▸ ÉNONCÉ ÉCRIT: Poursuivez l'article sur l'acquittement de Laurent Gbagbo et de Charles Blé Goudé par la CPI, en reprenant juste après sa dernière phrase.

Mardi 15 janvier 2018, les juges de la Cour pénale internationale ont décidé de la mise en liberté immédiate de l’ancien président ivoirien Laurent Gbagbo et de Charles Blé Goudé, son ancien ministre ivoirien de la Jeunesse, de la Formation professionnelle et de l’Emploi à la suite de l’élection présidentielle controversée de novembre 2010. Tous deux étaient accusés de crime de guerre et de crime contre l’humanité devant la CPI pour leurs rôles présumés dans la guerre qui a ravagé la Côte-d’Ivoire de 2010 à 2011 après cette élection dont Laurent Gbagbo et Allassane Ouattara revendiquaient tous deux la victoire. Dans le camp de Allassane Ouattara, la CPI n’a, jusqu’à ce jour, accusé personne d’un quelconque crime. Ce qui a amené les partisans de son adversaire et certains observateurs à crier à la justice des vainqueurs et à mettre en doute l’impartialité de la Cour dans ce dossier.
Selon les chiffres officiels de la Commission nationale ivoirienne d’enquête, cette guerre a fait 3 248 morts, dont 1 452 imputées au camp Gbagbo et 727 au camp, et 1 069 non attribuées à un camp ou à l’autre en raison de problème d’identification des victimes. Elle a fait également des milliers de blessés. Des personnes qui en gardent encore les séquelles. Certains des traumatismes et d’autres des handicaps à vie. Elle a détruit des biens des citoyens et du pays. C’est dire que la guerre a été réelle. La guerre a eu lieu. La guerre a dévasté la Côte-d’Ivoire. Il ne s’est pas agi d’une fiction.
Mais contre Gbagbo et Blé Goudé, les juges de la CPI n’ont pas suffisamment de preuves qu’ils aient été coupables d’un quelconque crime. Il n’y a pas de preuves qu’ils aient donné un quelconque ordre pour que ces atrocités soient commisses. Les juges ont donc plaidé leur acquittement pur et simple ! Certes, au lendemain de leur acquittement, la procureure de la CPI, Fatou Bensouda, a interjeté appel de la décision de les remettre en liberté. Elle a demandé leur maintien en prison, le temps qu’elle reçoive et examine les motivations détaillées des juges concernant l’acquittement. Car, elle craint que l’ancien président ivoirien et l’ex-leader des Jeunes Patriotes ne prennent la fuite avant une éventuelle poursuite du procès.

▸ DONNÉES:
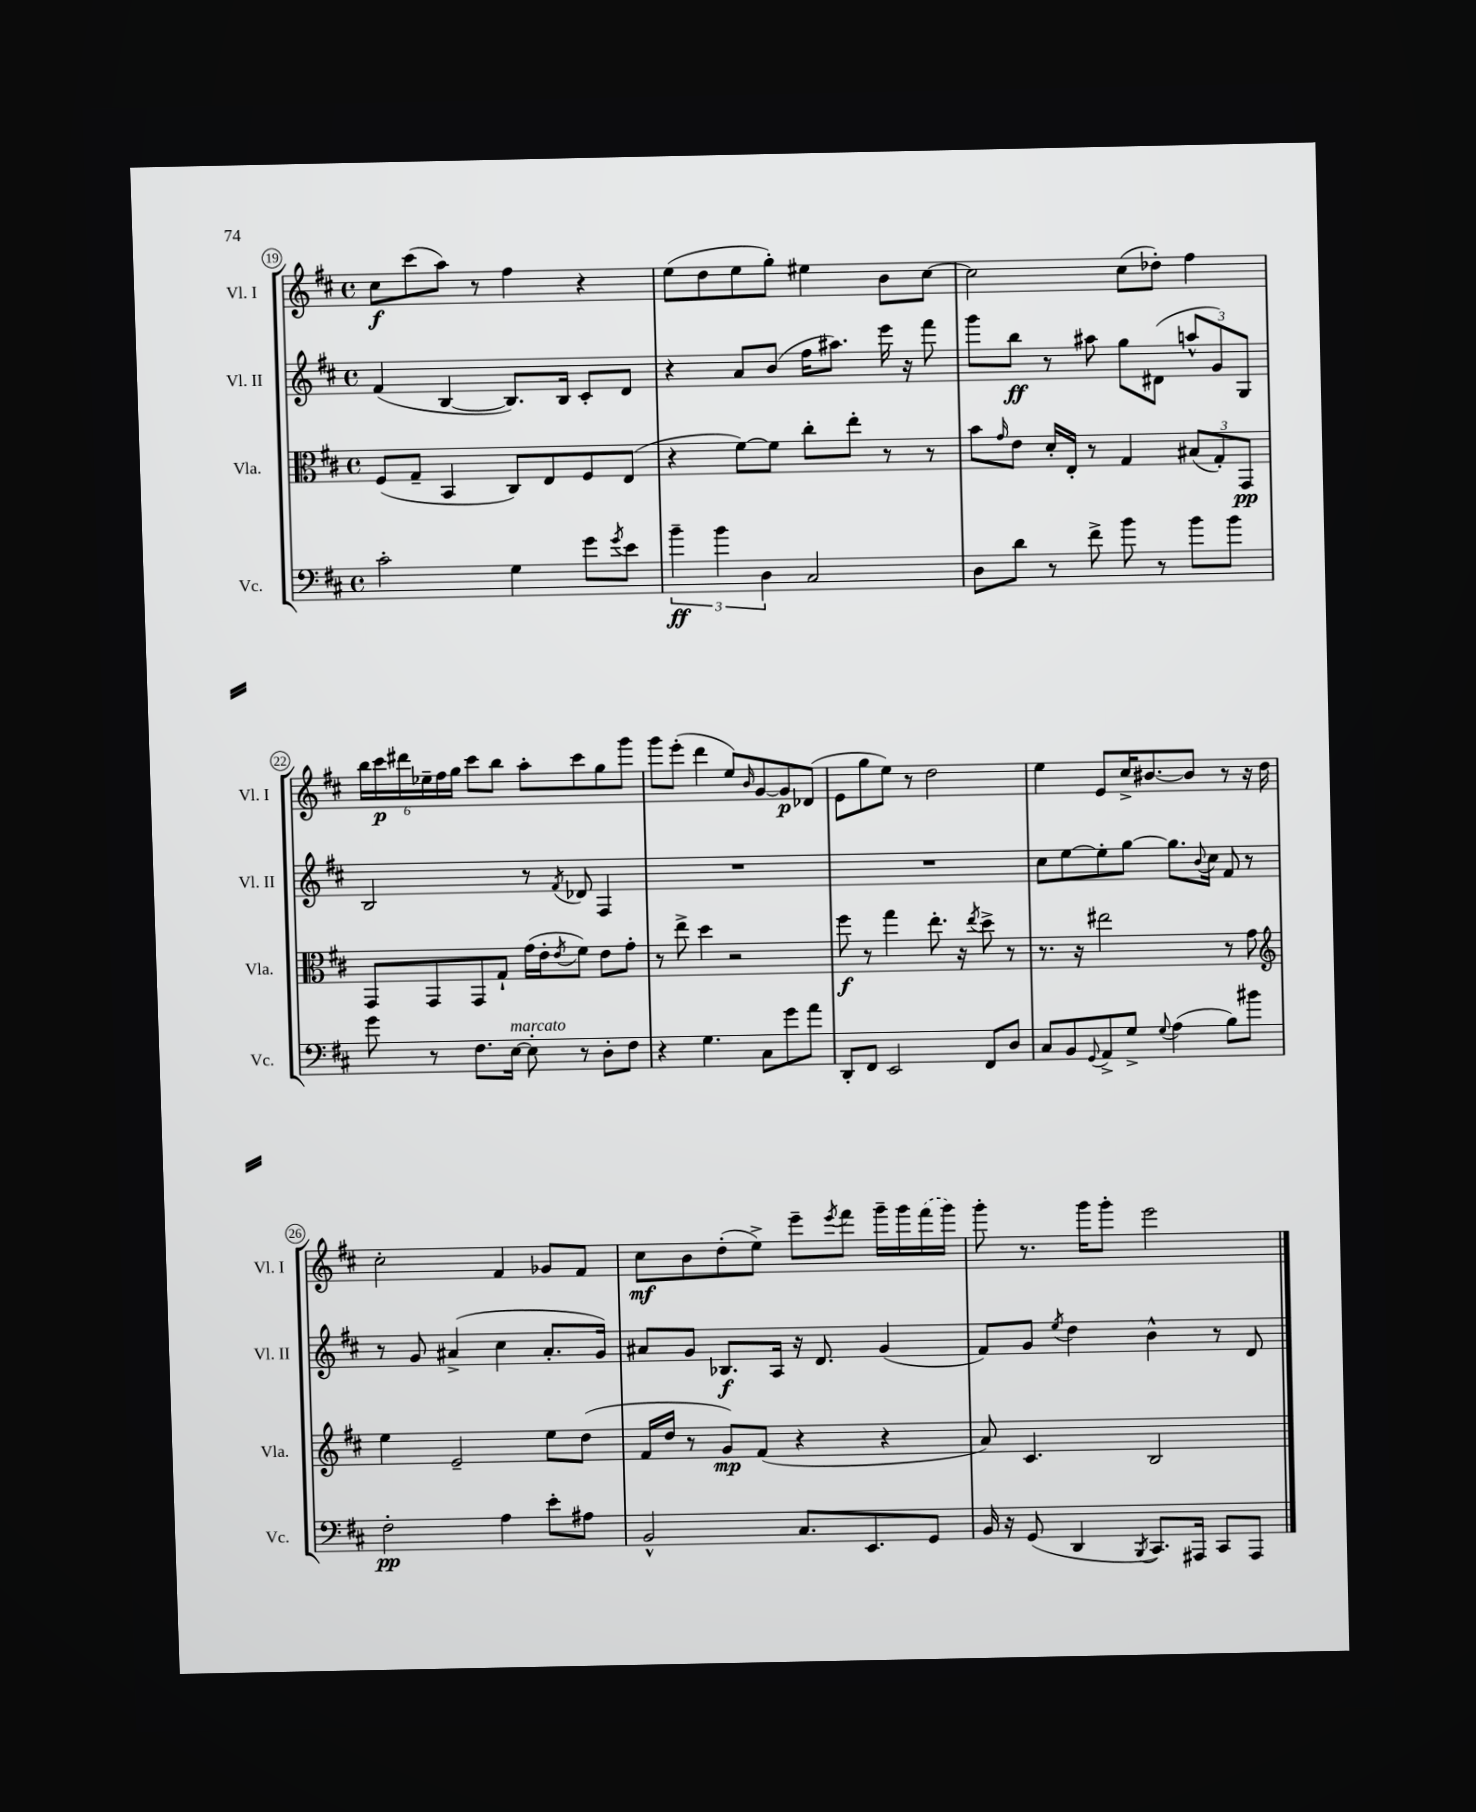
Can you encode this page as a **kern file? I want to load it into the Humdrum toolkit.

**kern	**dynam	**kern	**dynam	**kern	**dynam	**kern	**dynam
*part4	*part4	*part3	*part3	*part2	*part2	*part1	*part1
*staff4	*staff4	*staff3	*staff3	*staff2	*staff2	*staff1	*staff1
*I"Vc.	*	*I"Vla.	*	*I"Vl. II	*	*I"Vl. I	*
*I'Vc.	*	*I'Vla.	*	*I'Vl. II	*	*I'Vl. I	*
*clefF4	*	*clefC3	*	*clefG2	*	*clefG2	*
*k[f#c#]	*	*k[f#c#]	*	*k[f#c#]	*	*k[f#c#]	*
*M4/4	*	*M4/4	*	*M4/4	*	*M4/4	*
*met(c)	*	*met(c)	*	*met(c)	*	*met(c)	*
=19	=19	=19	=19	=19	=19	=19	=19
2c#'\	.	(8F#/L	.	(4f#/	.	8cc#\L	f
.	.	8G~/J	.	.	.	(8ccc#\	.
.	.	4BB/	.	[4B/	.	8aa\J)	.
.	.	.	.	.	.	8r	.
4G\	.	8C#/L)	.	8.B/L])	.	4ff#\	.
.	.	8E/	.	.	.	.	.
.	.	.	.	16B/Jk	.	.	.
8g\L	.	8F#/	.	8c#'/L	.	4r	.
8qg/	.	.	.	.	.	.	.
8e\J	.	(8E/J	.	8d/J	.	.	.
=20	=20	=20	=20	=20	=20	=20	=20
6b~\	ff	4r	.	4r	.	(8ee\L	.
.	.	.	.	.	.	8dd\	.
6b\	.	.	.	.	.	.	.
.	.	[8f#\L)	.	8a/L	.	8ee\	.
6D\	.	.	.	.	.	.	.
.	.	8f#\J]	.	(8b/J	.	8gg'\J)	.
2C#/	.	8cc#'\L	.	16ff#\KL	.	4ee#X\	.
.	.	.	.	8.aa#X\J)	.	.	.
.	.	8ee'\J	.	.	.	.	.
.	.	8r	.	16eee\	.	8b\L	.
.	.	.	.	16r	.	.	.
.	.	8r	.	8fff#\	.	[8cc#\J	.
=21	=21	=21	=21	=21	=21	=21	=21
8D\L	.	8b\L	.	8ggg\L	.	2cc#\]	.
.	.	16qqg/	.	.	.	.	.
8d\J	.	8e\J	.	8bb\J	ff	.	.
8r	.	16d'/LL	.	8r	.	.	.
.	.	16E'/JJ	.	.	.	.	.
8f#^\	.	8r	.	8aa#X\	.	.	.
8b\	.	4G/	.	8gg\L	.	(8cc#\L	.
8r	.	.	.	(8d#X\J	.	8dd-X'\J)	.
8b\L	.	(12B#X/L	.	12aan^^/L	.	4ff#\	.
.	.	12G'/)	.	12g/)	.	.	.
8b\J	.	.	.	.	.	.	.
.	.	12GG/J	pp	12G/J	.	.	.
!!LO:LB:g=z
=22	=22	=22	=22	=22	=22	=22	=22
8g\	.	8GG/L	.	2B/	.	24bb\LL	.
.	.	.	.	.	.	24ccc#\	p
.	.	.	.	.	.	24ddd#X\	.
8r	.	8GG/	.	.	.	24ee-X~\	.
.	.	.	.	.	.	24ff#\	.
.	.	.	.	.	.	24gg\JJ	.
8.F#\L	.	8GG/	.	.	.	8ccc#\L	.
.	.	8G`/J	.	.	.	8bb\J	.
!LO:TX:a:i:t=marcato	!	!	!	!	!	!	!
[16E\Jk	.	.	.	.	.	.	.
8E'\]	.	(16g\LL	.	8r	.	8aa'\L	.
.	.	16e'\J	.	.	.	.	.
.	.	8qe/	.	8qf#/	.	.	.
8r	.	8f#\J)	.	8d-X/	.	8ccc#\	.
8D'\L	.	8e\L	.	4F#/	.	8gg\	.
8F#\J	.	8g'\J	.	.	.	8ggg\J	.
=23	=23	=23	=23	=23	=23	=23	=23
4r	.	8r	.	1r	.	8ggg\L	.
.	.	8ee^\	.	.	.	(8eee'\J	.
4.G\	.	4dd\	.	.	.	4ddd\	.
.	.	2r	.	.	.	8ee/L)	.
.	.	.	.	.	.	16qqb/	.
8C#\L	.	.	.	.	.	[8g/	.
8g\	.	.	.	.	.	8g/]	p
8a\J	.	.	.	.	.	(8d-X/J	.
=24	=24	=24	=24	=24	=24	=24	=24
8DD'/L	.	8ff#\	f	1r	.	8e\L	.
8FF#/J	.	8r	.	.	.	8gg\	.
2EE/	.	4gg\	.	.	.	8ee\J)	.
.	.	.	.	.	.	8r	.
.	.	8.ee'\	.	.	.	2dd\	.
.	.	16r	.	.	.	.	.
.	.	8qee/	.	.	.	.	.
8FF#/L	.	8dd^\	.	.	.	.	.
8D/J	.	8r	.	.	.	.	.
=25	=25	=25	=25	=25	=25	=25	=25
8C#/L	.	8.r	.	8cc#\L	.	4ee\	.
8BB/	.	.	.	[8ee\	.	.	.
.	.	16r	.	.	.	.	.
8qqGG/	.	.	.	.	.	.	.
8AA^/	.	2ee#X\	.	8ee'\]	.	8e/L	.
8G^/J	.	.	.	[8gg\J	.	16cc#^/K	.
.	.	.	.	.	.	[8.b#X/	.
8qqG/	.	.	.	.	.	.	.
(4A\	.	.	.	8.gg\L]	.	.	.
.	.	.	.	.	.	8b#/J]	.
.	.	.	.	8qqb/	.	.	.
.	.	.	.	16cc#\Jk	.	.	.
8B\L)	.	8r	.	8f#/	.	8r	.
8b#X\J	.	8g\	.	8r	.	16r	.
.	.	.	.	.	.	16dd\	.
!!LO:LB:g=z
=26	=26	=26	=26	=26	=26	=26	=26
*	*	*clefG2	*	*	*	*	*
2F#'\	pp	4ee\	.	8r	.	2cc#'\	.
.	.	.	.	8g/	.	.	.
.	.	2e~/	.	(4a#X^/	.	.	.
4A\	.	.	.	4cc#\	.	4f#/	.
8e'\L	.	8ee\L	.	8.a#'/L	.	8g-X/L	.
8A#X\J	.	(8dd\J	.	.	.	8f#/J	.
.	.	.	.	16g/Jk)	.	.	.
=27	=27	=27	=27	=27	=27	=27	=27
2BB^^/	.	16f#/LL	.	8a#X/L	.	8cc#\L	mf
.	.	16dd/JJ	.	.	.	.	.
.	.	8r	.	8g/J	.	8b\	.
.	.	8g/L)	mp	8.B-X/L	f	(8dd'\	.
.	.	(8f#/J	.	.	.	8ee^\J)	.
.	.	.	.	16A/Jk	.	.	.
8.C#/L	.	4r	.	16r	.	8eee~\L	.
.	.	.	.	8.d/	.	.	.
.	.	.	.	.	.	8qeee/	.
.	.	.	.	.	.	8fff#\J	.
8.EE/	.	.	.	.	.	.	.
.	.	4r	.	(4g/	.	16ggg~\LL	.
.	.	.	.	.	.	16ggg\	.
8GG/J	.	.	.	.	.	(16fff#\	.
.	.	.	.	.	.	16ggg\JJ)	.
=28	=28	=28	=28	=28	=28	=28	=28
16BB/	.	8a/)	.	8f#/L)	.	8ggg'\	.
16r	.	.	.	.	.	.	.
(8GG/	.	4.c#/	.	8g/J	.	8.r	.
.	.	.	.	8qee/	.	.	.
4DD/	.	.	.	4dd\	.	.	.
.	.	.	.	.	.	16ggg\KL	.
.	.	.	.	.	.	8ggg'\J	.
8qBBB/	.	.	.	.	.	.	.
8.CC#/L)	.	2B/	.	4b^^\	.	2eee\	.
16AAA#X/Jk	.	.	.	.	.	.	.
8CC#/L	.	.	.	8r	.	.	.
8AAA#/J	.	.	.	8d/	.	.	.
==	==	==	==	==	==	==	==
*-	*-	*-	*-	*-	*-	*-	*-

▸ RÉSULTAT OBTENU:
Jusqu’à ce jour, la CPI n’a encore accusé personne dans le camp Ouattara comme ayant une part de responsabilité dans la guerre qui a ravagé la Côte-d’Ivoire, faisant des milliers de morts, des milliers de déplacés, des milliers de blessés, détruit les biens des citoyens, les condamnant au dénuement et à la misère.
A l’annonce de la décision d’acquittement de Laurent Gbagbo et de Charles Blé Goudé, leurs partisans ont sauté de joie. Certains ont même brandi devant les caméras de télévision une bouteille de champagne ! Dans toute l’Afrique et ailleurs dans le monde, les réseaux sociaux se sont enflammés du côté des anti-CPI pour célébrer la victoire d’une Afrique sur ce qu’ils qualifient d’impérialisme.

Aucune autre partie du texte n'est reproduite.